Convention bookings down while plans for hotel heat up

Baltimore officials say intensified competition and a lack of lodging are taking a toll.

December 24, 2004|By Lorraine Mirabella | Lorraine Mirabella,SUN STAFF

Baltimore is forging ahead with a proposed publicly financed convention headquarters hotel - one of the costliest projects ever undertaken by the city - at a time when the convention center's future business is sagging and new competitors are posing an increased threat.

As the city's economic development arm pushes to sell $290 million in tax-exempt bonds to finance a 750-room Hilton, convention center bookings are set to plummet by nearly half in 2006 and sink over the next several years, with just four groups signed up for 2009 - well within the booking window for major conventions.

Meanwhile, Washington's new convention center has sold more than eight times as many hotel nights in 2009 as Baltimore's. Philadelphia has booked at least 50 groups a year through 2008, a year for which Baltimore has seven. That same year, Gaylord National Resorts plans to open an all-inclusive convention resort less than 10 miles from Washington in Prince George's County.

Convention officials concede that the intensified competition both in the region and nationwide is taking a toll on Baltimore.

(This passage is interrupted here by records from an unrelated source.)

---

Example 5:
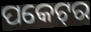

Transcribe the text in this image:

ପକେଟ୍‌ର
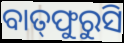
ବାତ୍‌ଫୁରୁସି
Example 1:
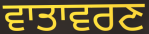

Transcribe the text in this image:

ਵਾਤਾਵਰਣ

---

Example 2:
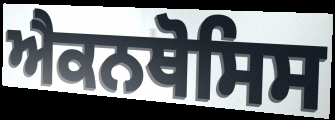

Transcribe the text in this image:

ਐਕਨਥੋਸਿਸ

"Am I worried that we have only 28 conventions [in 2006]? Yes ... and we do recognize we are a little behind our booking pace," said Debra Dignan, Baltimore Area Convention and Visitors Association associate vice president for convention sales. "There is so much [space] available out there, and associations think the closer they book, the better deal they'll get."

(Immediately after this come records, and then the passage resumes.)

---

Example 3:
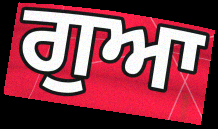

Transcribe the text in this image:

ਗੁਆ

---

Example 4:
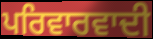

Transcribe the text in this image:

ਪਰਿਵਾਰਵਾਦੀ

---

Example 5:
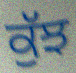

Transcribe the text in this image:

ਕੁੱਝ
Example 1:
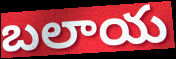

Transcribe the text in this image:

బలాయ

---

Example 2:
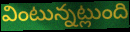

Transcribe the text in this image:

వింటున్నట్లుంది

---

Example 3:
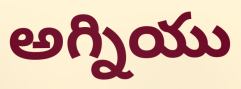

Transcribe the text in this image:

అగ్నియు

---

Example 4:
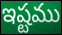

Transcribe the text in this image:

ఇష్టము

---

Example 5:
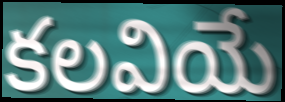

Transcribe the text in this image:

కలవియే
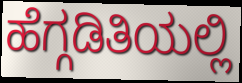
ಹೆಗ್ಗಡಿತಿಯಲ್ಲಿ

Gaylord National Resort and Convention Center on the Potomac is viewed as an especially formidable competitor. Scheduled to open the same year as Baltimore's planned four-star Hilton, the resort - the largest to break ground outside Las Vegas - is booking events through 2014.

With a single company in control of 400,000 square feet of exhibition and meeting space, 1,500 hotel rooms, a spa, nightclub and other amenities, Gaylord can undercut competitors with package deals, particularly for customers who also book events at its other resorts in Nashville, Tenn., Orlando and near Dallas.

The latest figures from Baltimore's convention bureau show 163,192 nights in area hotels booked for 2006, down from 300,054 the year before. That dwindles to 34,039 for 2009.

The Washington Convention Center - whose exhibition space is more than double Baltimore's - has booked 160 events through 2017. For 2009, the center, which opened last year, has booked 15 groups and 284,221 nights in area hotels, a level that dips only slightly through 2012.

Philadelphia, which has a 1,400-room convention hotel, has at least 50 groups booked each year through 2008, including 15 or 16 "citywide" conventions each year, and plans to expand its exhibit space in 2008.

Even without the new Gaylord resort, competitors in the past fiscal year alone outbid Baltimore for 94 meetings that would have generated more than 250,000 hotel room nights, according to BACVA. Baltimore lost the most business to Orlando, followed by Philadelphia, Boston and Washington.

"The competition for the convention and tourism dollar is ferocious, particularly in our region," said Clarence T. Bishop, chairman of the BACVA board of directors and Mayor Martin O'Malley's chief of staff. Without a convention hotel "we definitely will not increase the number of conventions that come into the convention center."

"When we go back and ask convention [planners] why you didn't come here, consistently one of the main reasons is because we don't have a significant size hotel facility adjacent to the convention center," Bishop said. "Without the hotel, we're going to continue to lose business that we are currently losing."

Since the Baltimore Convention Center's $151 million expansion opened in 1996, Baltimore officials have consistently blamed the lack of a convention headquarters hotel for the failure to meet projections, pointing to high hotel rates here as a major reason for lost business. With higher-than average occupancy rates, Baltimore's downtown hotels have little incentive to fill rooms by committing blocks at discounted convention rates.

What's more, a project that was awarded city incentives in 1997 to be a convention hotel - the 750-room Baltimore Marriott Waterfront Hotel in Harbor East - is nearly a mile from the convention center and was never required to commit rooms for conventions. And with 80,000 square feet of meeting space and a ballroom that seats more than 2,000, the Marriott Waterfront does a thriving meetings business of its own.

Now, less than 10 percent of the Marriott Waterfront's business comes from groups booked at the convention center, said Bobby Vaughan, area director of marketing for the hotel and the smaller Marriott Inner Harbor on South Eutaw Street. The hotel, with a higher-than average 72 percent occupancy rate, generally offers block discounts only if a group books a large dinner or other food functions at the hotel, Vaughan said.

Such a room-block agreement would be included in the deal with Hilton.